It’s a beautiful day with huge puffy white clouds showing off their grandiose selves amongst the perfectly blue sky. You enjoy the breeze as it dusts your face and you hear the panting combined with the jingle of the dog tags of your favorite fur kid at the end of the leash. It’s the moment that you’ve waited for all day; the moment that you can lose yourself while you walk your dog.
Interrupting your day dream about something you don’t even remember now, is the site of two large dogs charging toward you. Panic strikes. Your dog is now freaking out and you are about to lose the last snack you had before leaving the house.
My best friend text me a few nights ago with a similar situation. I was proud of her for handling two dogs charging her and her own two dogs. My best friend is a petite girl and she held her ground. She has been training with me for a year now and knew what to do. Here are some tips I shared with her:
- If you have treats with you throw them towards the dog so you can get out
- If you are in a situation like a trial, show, or training class make sure that you have a solid go to your crate cue and send your dog to his crate until the loose dog is under control by guardian.
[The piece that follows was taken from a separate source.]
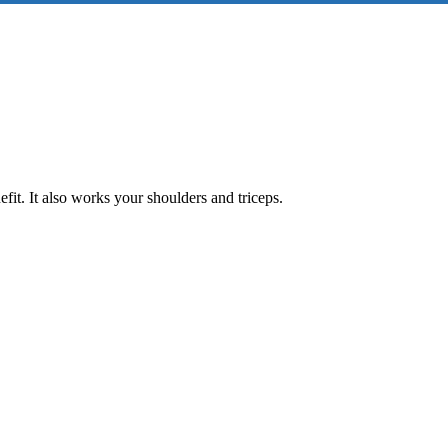
fit. It also works your shoulders and triceps.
- Sue Sternberg had the great idea of teaching your dog to stick his head between your legs on cue to get treats from behind your back. This is to avoid your dog from seeing the loose dog face to face while you deal with the situation.
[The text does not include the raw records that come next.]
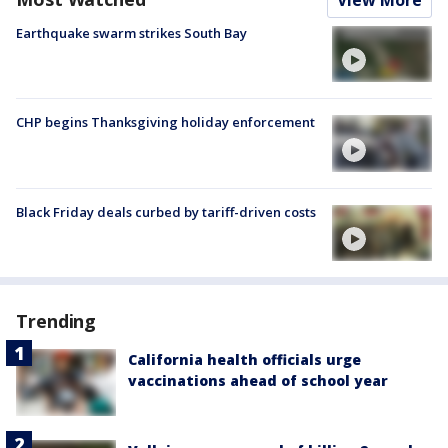
View More
Earthquake swarm strikes South Bay
CHP begins Thanksgiving holiday enforcement
Black Friday deals curbed by tariff-driven costs
Trending
California health officials urge
vaccinations ahead of school year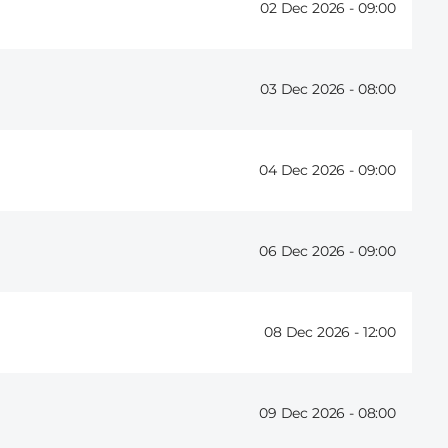
02 Dec 2026 -
09:00
03 Dec 2026 -
08:00
04 Dec 2026 -
09:00
06 Dec 2026 -
09:00
08 Dec 2026 -
12:00
09 Dec 2026 -
08:00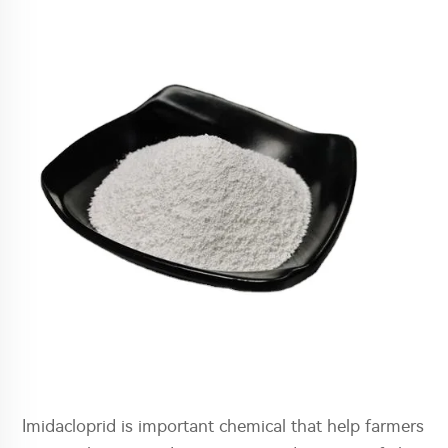
Imidacloprid is important chemical that help farmers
- If your dog is small, pick him up and turn your back to the loose dog.
- If you are very worried about loose dogs then you can carry an emergency tool (like citronella spray) to stop a dog fight without risking an injury.
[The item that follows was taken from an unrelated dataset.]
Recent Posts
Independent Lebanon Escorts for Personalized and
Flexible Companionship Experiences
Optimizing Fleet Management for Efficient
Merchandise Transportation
- Never look at the dog directly in the eyes as this is a threatening behavior; turn your head, and possibly your body to the side. Sometimes, depending on the situation it can help when you walk you to move in a zig zag motion versus our normal human behavior of a vertical line.
Please always listen to your instincts. You and train and plan ahead all you want, but truly I believe God has gifted us with instincts that we too often times dismiss. Listen to this when in a situation and do what you feel is best for you and your dog.
Note: If your dog is reactive to other dogs there are additional exercises and training that needs to be be done. A great resource is my online group class THE ZEN DOG and many others available.
Stay safe, be aware of your surroundings, and plan ahead.